Study text section start

Shaw Communications Inc. Shaw raised bonuses for most of its top executives in a year in which it also laid off employees during the COVID-19 pandemic.
The company says in its recently filed proxy circular that chief executive officer Bradley Shaw received a bonus of $5.27-million, down slightly from a $5.47-million bonus in the previous year. Four other top-paid executives received bonuses ranging from $774,400 to $964,000. For three of the four executives, the bonus payment jumped by nearly $100,000 from the year prior.
Shaw is the first major Canadian company to report its executive-compensation decisions for a fiscal year that includes the pandemic. It shows the challenges companies face in deciding whether to pay executives based on annual financial targets set before the coronavirus closed down large sections of the world’s economy. Those who make too many adjustments to their formulas for calculating them, or pay too lavishly, may find themselves under scrutiny by major institutional investors.
In coming weeks, boards of directors will have to decide how to deal with business results affected by the pandemic – both on the upside and downside. The big Canadian banks had an Oct. 31 fiscal year-end, and most of the remaining major corporations close the books around Dec. 31.

Study text section end

### Exercise tasks
**1)** Using the article on Shaw executive bonuses, decide whether each statement agrees with it: (a) Bradley Shaw's bonus was larger than in the previous year; (b) the big Canadian banks had an Oct. 31 fiscal year-end; (c) all four other top-paid executives saw their bonuses rise by nearly $100,000. Answer yes or no for each and quote the words that decide it.
**2)** From the article on Shaw executive bonuses, extract the stretch from "In coming weeks, boards" through "around Dec. 31.".
**3)** Continue the article on Shaw executive bonuses from the point where it stops.

Provided records section start

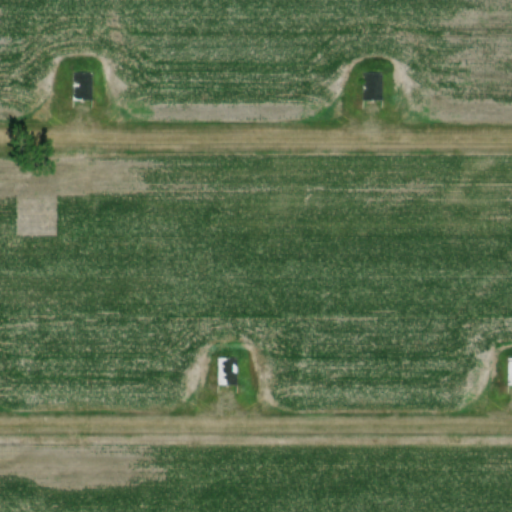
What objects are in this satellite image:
building: (79, 87)
building: (370, 87)
road: (255, 134)
road: (255, 421)
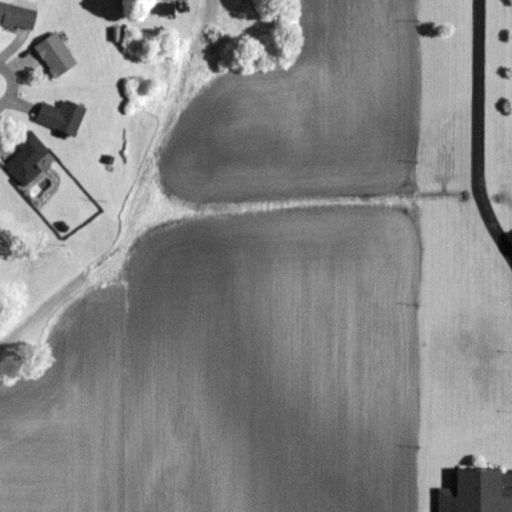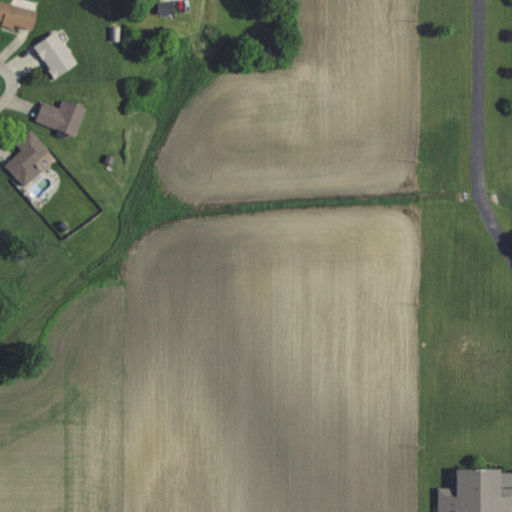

Provided records section end

### Answers to the tasks
**1)**
(a) No: "received a bonus of $5.27-million, down slightly from a $5.47-million bonus in the previous year"
(b) Yes: "The big Canadian banks had an Oct. 31 fiscal year-end"
(c) No: "For three of the four executives, the bonus payment jumped by nearly $100,000 from the year prior"

**2)**
In coming weeks, boards of directors will have to decide how to deal with business results affected by the pandemic – both on the upside and downside. The big Canadian banks had an Oct. 31 fiscal year-end, and most of the remaining major corporations close the books around Dec. 31.

**3)**
Shaw says it modified its bonus plan because of COVID-19, dumping revenue as a basis of calculating the bonuses for some of its executives “due to the unprecedented impact of the COVID-19 pandemic and the disproportionate effect that it had on certain business divisions.” The revenue-based metrics were “distorted by externalities and less relevant in fiscal 2020,” according to the compensation committee of Shaw’s board.
The only financial metrics it used were measures of cash flow and profit. During the pandemic, Shaw laid off about 100 field technicians across British Columbia’s Lower Mainland as the company accelerated a shift to customers installing their own equipment. The cuts represented about 8 per cent of Shaw’s technician work force.
Over the past two years, the company has been moving toward a self-service model, in which customers are sent gear such as modems and personal video recorders and instructions on how to install them. The global health crisis, which has made people wary of letting technicians into their homes, caused Shaw to speed up that shift.
The pandemic led to other cost reductions for telecom companies, as well. As stores temporarily closed during the first wave, fewer people shopped for phones, leading to reductions in device subsidies and sales promotions.
In response to questions from The Globe and Mail, Shaw pointed to July comments from chief financial officer Trevor English: “We didn’t have any significant huge one-time cost items related to COVID-19, and that being said, not a significant amount of cost savings related to temporary layoffs and people-related costs.” Shaw also said changes in the work force of field technicians “are a part of our long-term business plan and were not used to ‘boost’ our EBITDA performance.” (EBITDA is earnings before interest, taxes, depreciation and amortization.)
Shaw said it temporarily laid off about 1,000 workers during the pandemic, and recalled them by fall. Some employees were paid by Shaw, while others claimed the federal Canada Emergency Response Benefit “with a small top-up by Shaw,” the company said.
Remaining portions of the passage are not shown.